Well if you are a tourist you will probably already have contributed to the 6% global greenhouse gas emissions resulting from air travel. Some airlines are trying to do something about this in the future, one day aircraft may use alternative low carbon fuels known as biofuels. A biofuel is naturally produced from plant crops, there is also a secondary advantage because plants absorb carbon dioxide which depletes greenhouse gas already in the atmosphere.

The Tenerife Government are already doing their bit by employing extensive renewable energy sources such as wind farms and photovoltaic cells. They have invested heavily in this so by coming to Tenerife for your holiday you will probably be reducing your carbon footprint. At least you can feel that the carbon emissions from your air travel has been offset beause a good proportion of energy you consume whils’t here has been naturally produced. Tenerife has a temperate climate so air conditioning is not really necessary here, neither is heating, another carbon footprint bonus.

So your are here, what can you do to reduce your carbon footprint in Tenerife other than trying to avoid using motorised transport. Use of electrical energy is another important factor, so turn off lights as much as possible and use electricity sparingly. If your accomodation does have air conditioning try not to use it unless absolutely necessary, it does consume a lot of energy. Solar energy is becoming increasingly popular in Tenerife Properties for hot water heating which also reduces energy consumption on the island. Another green solution.

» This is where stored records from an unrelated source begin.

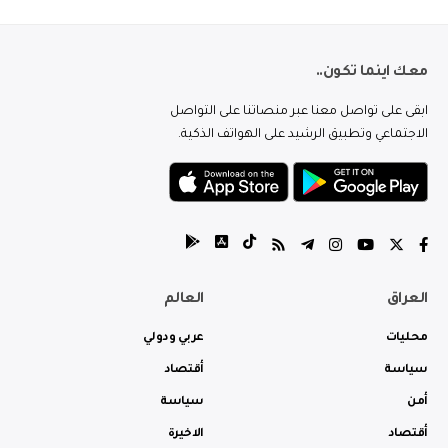
معك اينما تكون..
ابقى على تواصل معنا عبر منصاتنا على التواصل
الاجتماعي وتطبيق الرشيد على الهواتف الذكية.
العراق
العالم
محليات
عربي ودولي
سياسة
أقتصاد
أمن
سياسة
أقتصاد
الاخيرة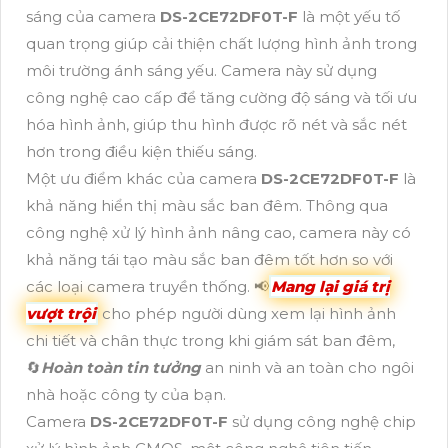
sáng của camera
DS-2CE72DF0T-F
là một yếu tố
quan trọng giúp cải thiện chất lượng hình ảnh trong
môi trường ánh sáng yếu. Camera này sử dụng
công nghệ cao cấp để tăng cường độ sáng và tối ưu
hóa hình ảnh, giúp thu hình được rõ nét và sắc nét
hơn trong điều kiện thiếu sáng.
Một ưu điểm khác của camera
DS-2CE72DF0T-F
là
khả năng hiển thị màu sắc ban đêm. Thông qua
công nghệ xử lý hình ảnh nâng cao, camera này có
khả năng tái tạo màu sắc ban đêm tốt hơn so với
các loại camera truyền thống. 📢
Mang lại giá trị
vượt trội
cho phép người dùng xem lại hình ảnh
chi tiết và chân thực trong khi giám sát ban đêm,
🔄
Hoàn toàn tin tưởng
an ninh và an toàn cho ngôi
nhà hoặc công ty của bạn.
Camera
DS-2CE72DF0T-F
sử dụng công nghệ chip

If you buy anything on the island try and think about how energy may have been consumed to produce it. Production of metal plastics and glass are high energy operations so avoid them if alternatives are available. Food packaging even consumes energy so buy loose items if you can and reuse your carrier bags whenever you can. Consider eating salads sometimes to avoid energy consumed by cooking food. If you are having a drink, remember bottles or cans are recycled because it saves money, however if you drink draught beer no recycling is necessary.

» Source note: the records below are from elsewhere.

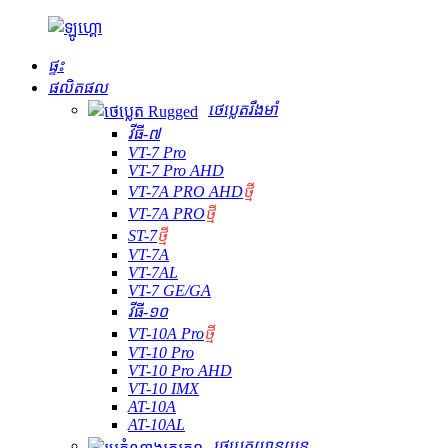
ផ្ទះ
ផលិតផល
ថេប្លេតរឹងមាំ
វីធី-៧
VT-7 Pro
VT-7 Pro AHD
VT-7A PRO AHD
ថ្មី
VT-7A PRO
ថ្មី
ST-7
ថ្មី
VT-7A
VT-7AL
VT-7 GE/GA
វីធី-១០
VT-10A Pro
ថ្មី
VT-10 Pro
VT-10 Pro AHD
VT-10 IMX
AT-10A
AT-10AL
ថេប្លេតយានយន្ត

If you are buying foodstuffs, remember locally produced food will have less of an impact on greenhouse gas emissions because transportation is significantly reduced. Any imports to Tenerife by air or sea contribute significantly, so if you are buying anything try buying local. This maybe taking things a bit far but remember that eating meat increases your carbon footprint because animals emit methane during their life cycle, yes another greenhouse gas.

If you buy items of clothing, try and buy something which does not need ironing after washing, especially welcome when you are on holiday. Select natural fibres where possible because energy is consumed producing any man made material. Remember also that anything which is recycled will not have consumed as much energy during production.

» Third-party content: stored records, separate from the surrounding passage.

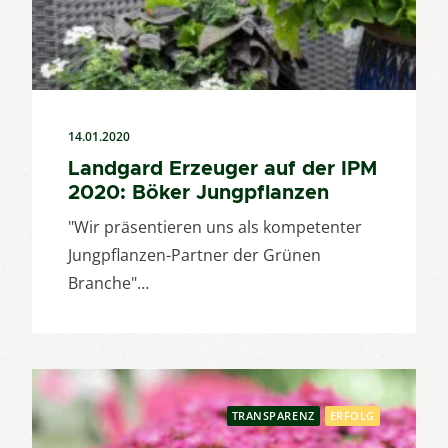
14.01.2020
Landgard Erzeuger auf der IPM
2020: Böker Jungpflanzen
"Wir präsentieren uns als kompetenter
Jungpflanzen-Partner der Grünen
Branche"…
TRANSPARENZ
ERFOLG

When you visit Tenerife, if you follow the advice we have given you will be reducing your carbon footprint. You carbon footprint will almost certainly be less than it would be with most other tourist destinations. By coming to Tenerife you are helping to reduce global warming. The carbon footprint of people living in the Canary Islands is one of the lowest in the world. The longer you stay the more you will be reducing your carbon footprint. Also think about the size of your carbon footprint had you stayed home.

Remember reducing greenhouse gas emissions will reduce global warming and reducing your carbon footprint does really matter, so please tell others.